This explosion in the elderly has increased the number of elderly inmates significantly.
"Correspondingly, these trends are reflected in the growing percentage of elderly persons in prison, which has been steadily increasing since the early 1980s and, particularly, over the last decade," the report says.
Along with an ever-increasing life expectancy, harsher sentencing laws have kept people in prison longer than ever before.
During the late 1980s and early 1990s, as part of America's renewed determination against illegal drug use, state sentencing laws across the board have increased—even for non-drug related crimes. With the inclusion of two- and three-strike laws, as well as "truth in sentencing" legislation that has cut down on shorter sentencing for good behavior and parole, many inmates who were sentenced in their youth are still in prison.

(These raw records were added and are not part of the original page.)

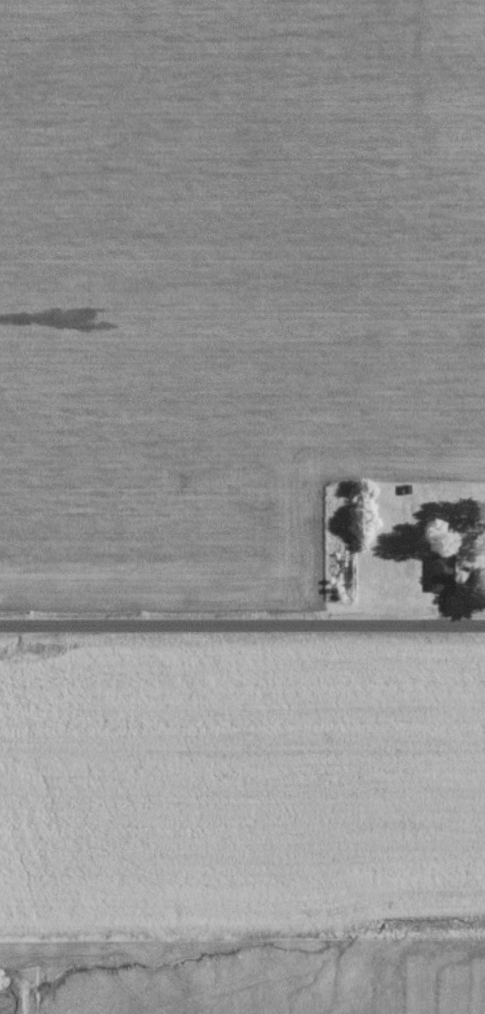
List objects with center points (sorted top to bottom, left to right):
building: (440, 572)
road: (242, 627)

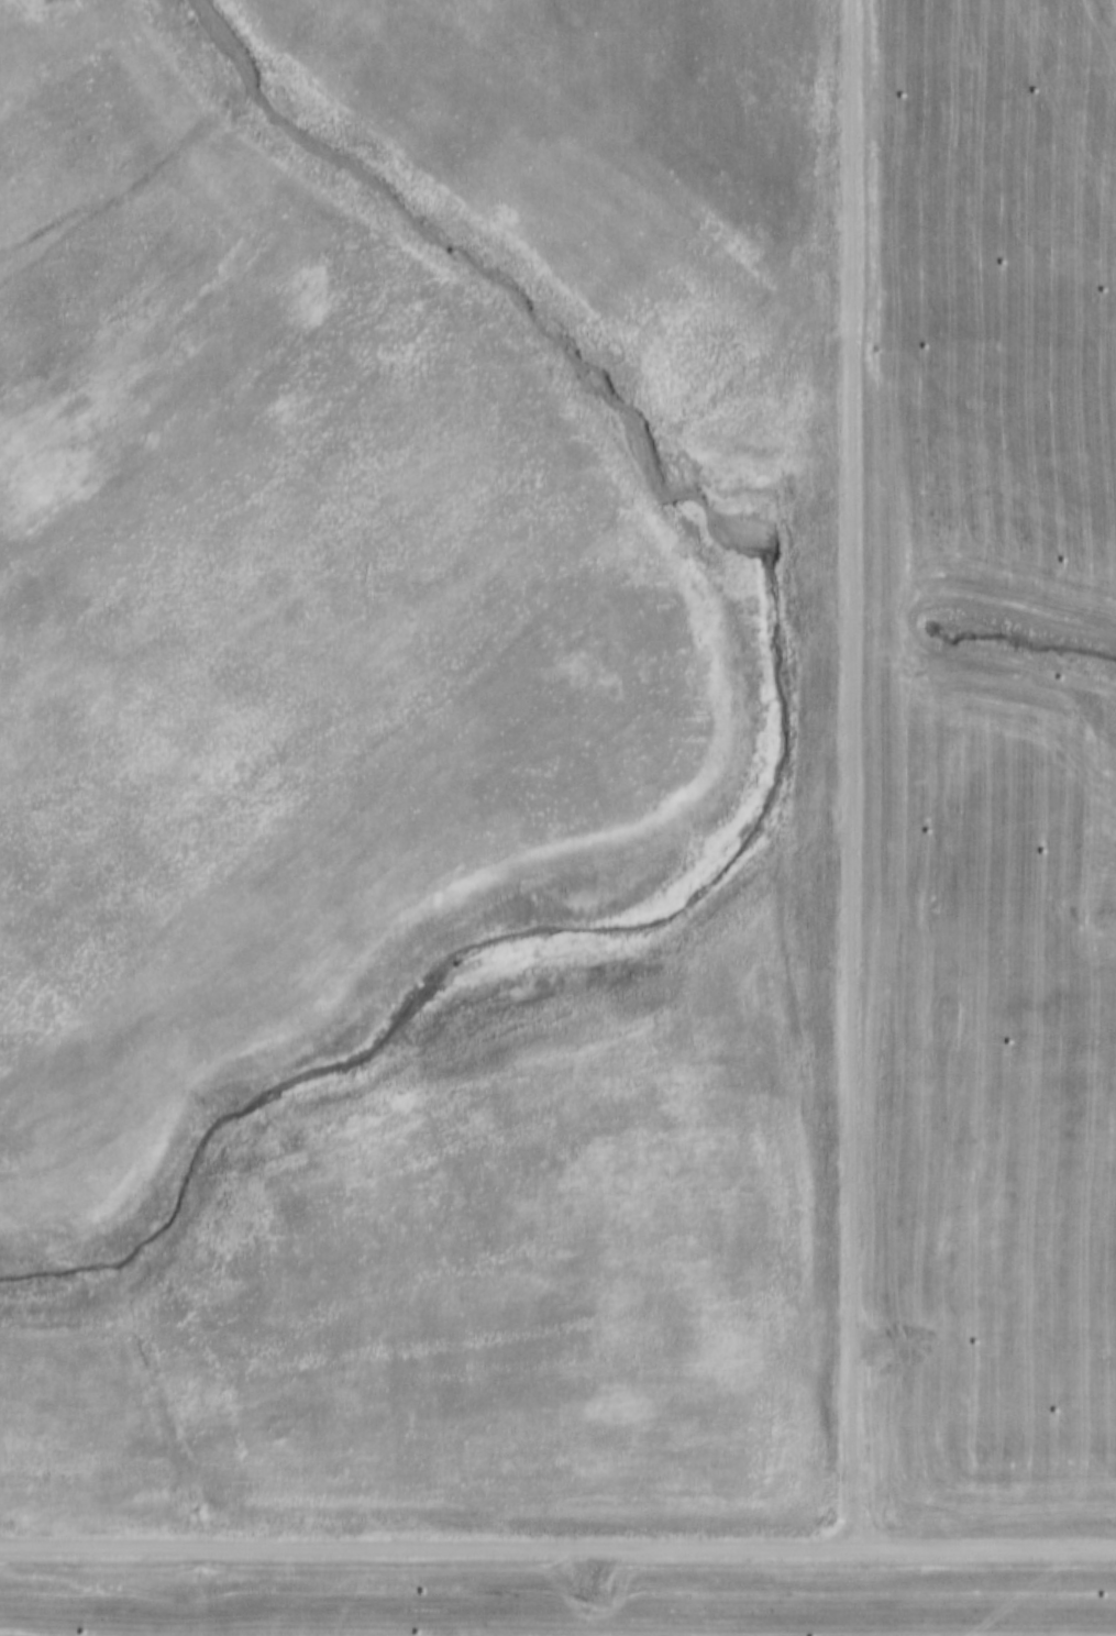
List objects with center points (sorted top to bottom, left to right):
quarry: (571, 777)

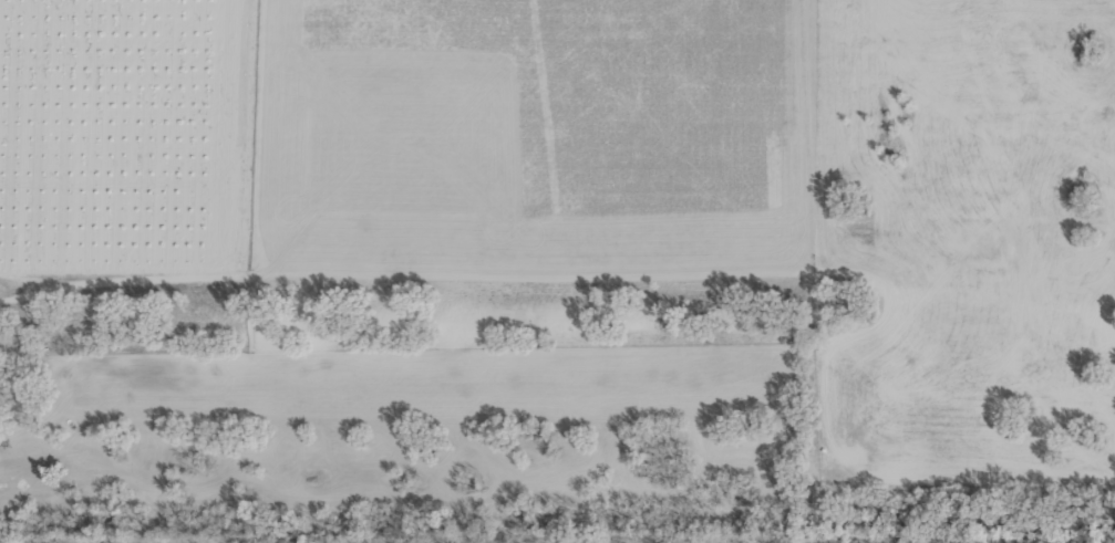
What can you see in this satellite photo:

According to the SLC's report, Violent Crime Control and Law Enforcement Act of 1994 also played a significant part in growing the population of state prisons, and inadvertently in the age of inmates within.
The bill, which was the most sweeping anti-crime initiative to date, was intended to stamp-out violent crimes, it had little effect in swelling the tide, as violent crimes continued to increase. It did, however, increase the average sentence for inmates after its passage and led to an increasingly older population behind bars.
In Alabama, the period from 1997-2006 saw an increase in total inmates of 28.9 percent. The number of elderly inmates in Alabama prisons jumped for the same period 193 percent.
Along with abolition of parole in some states for certain crimes and more political pressure being exerted on pardons and parole boards, prisoners are spending more time in prison than ever—and more are dying behind bars, too.
Nationwide, the U.S. Justice Department has estimated that, in 2002, almost 4,000 inmates died in prison. There are no hard numbers, but the SLC estimates that many of them would have been released before their death—and would have lived long—if not for harsher sentencing laws.